Set problem: Retype every line of the rows below word for word, leaving out the pictures.

>> start Listed records

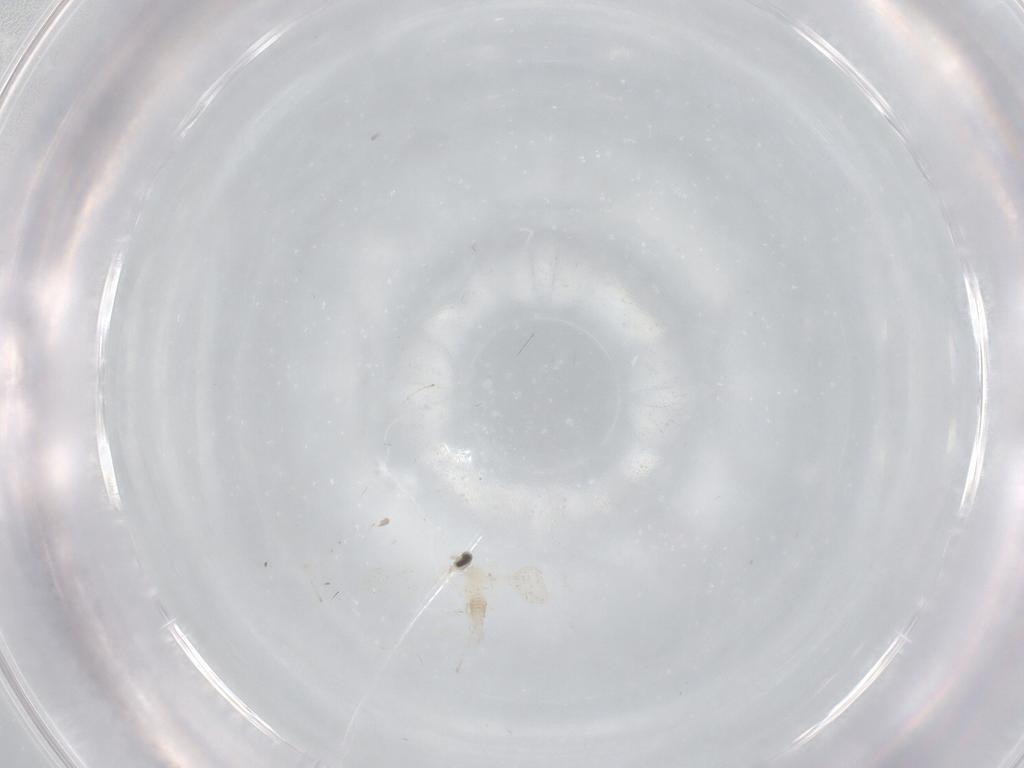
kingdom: Animalia
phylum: Arthropoda
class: Insecta
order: Diptera
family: Cecidomyiidae
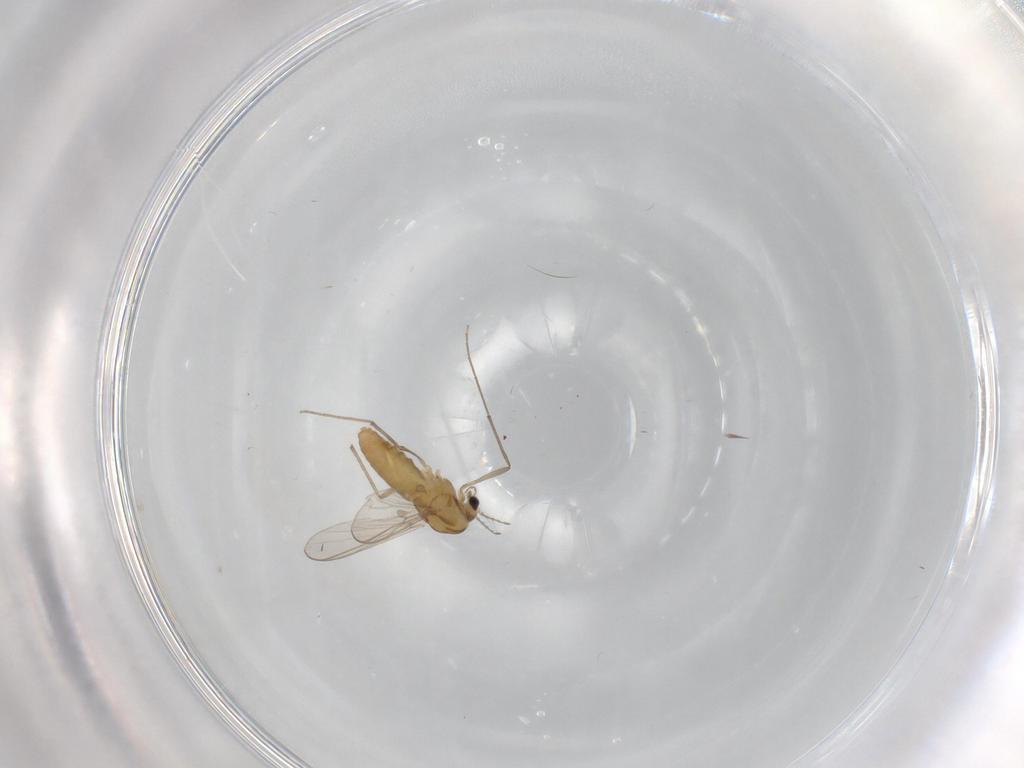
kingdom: Animalia
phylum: Arthropoda
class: Insecta
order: Diptera
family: Chironomidae
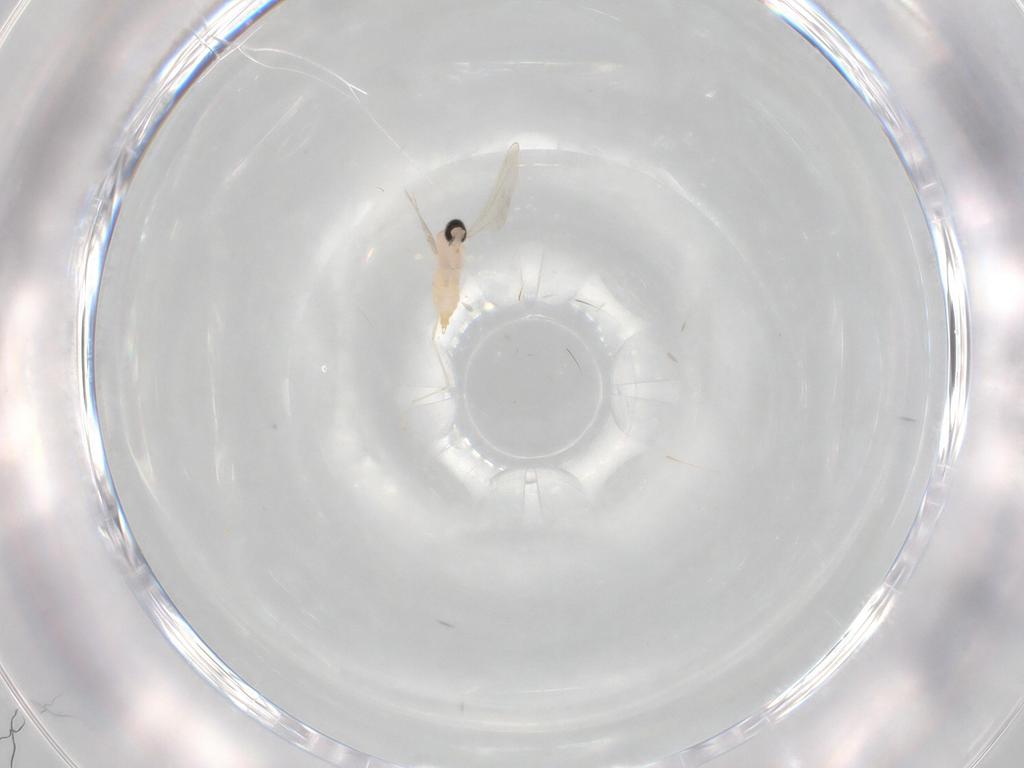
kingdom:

>> end Listed records

Solution:
kingdom: Animalia
phylum: Arthropoda
class: Insecta
order: Diptera
family: Cecidomyiidae
kingdom: Animalia
phylum: Arthropoda
class: Insecta
order: Diptera
family: Chironomidae
kingdom:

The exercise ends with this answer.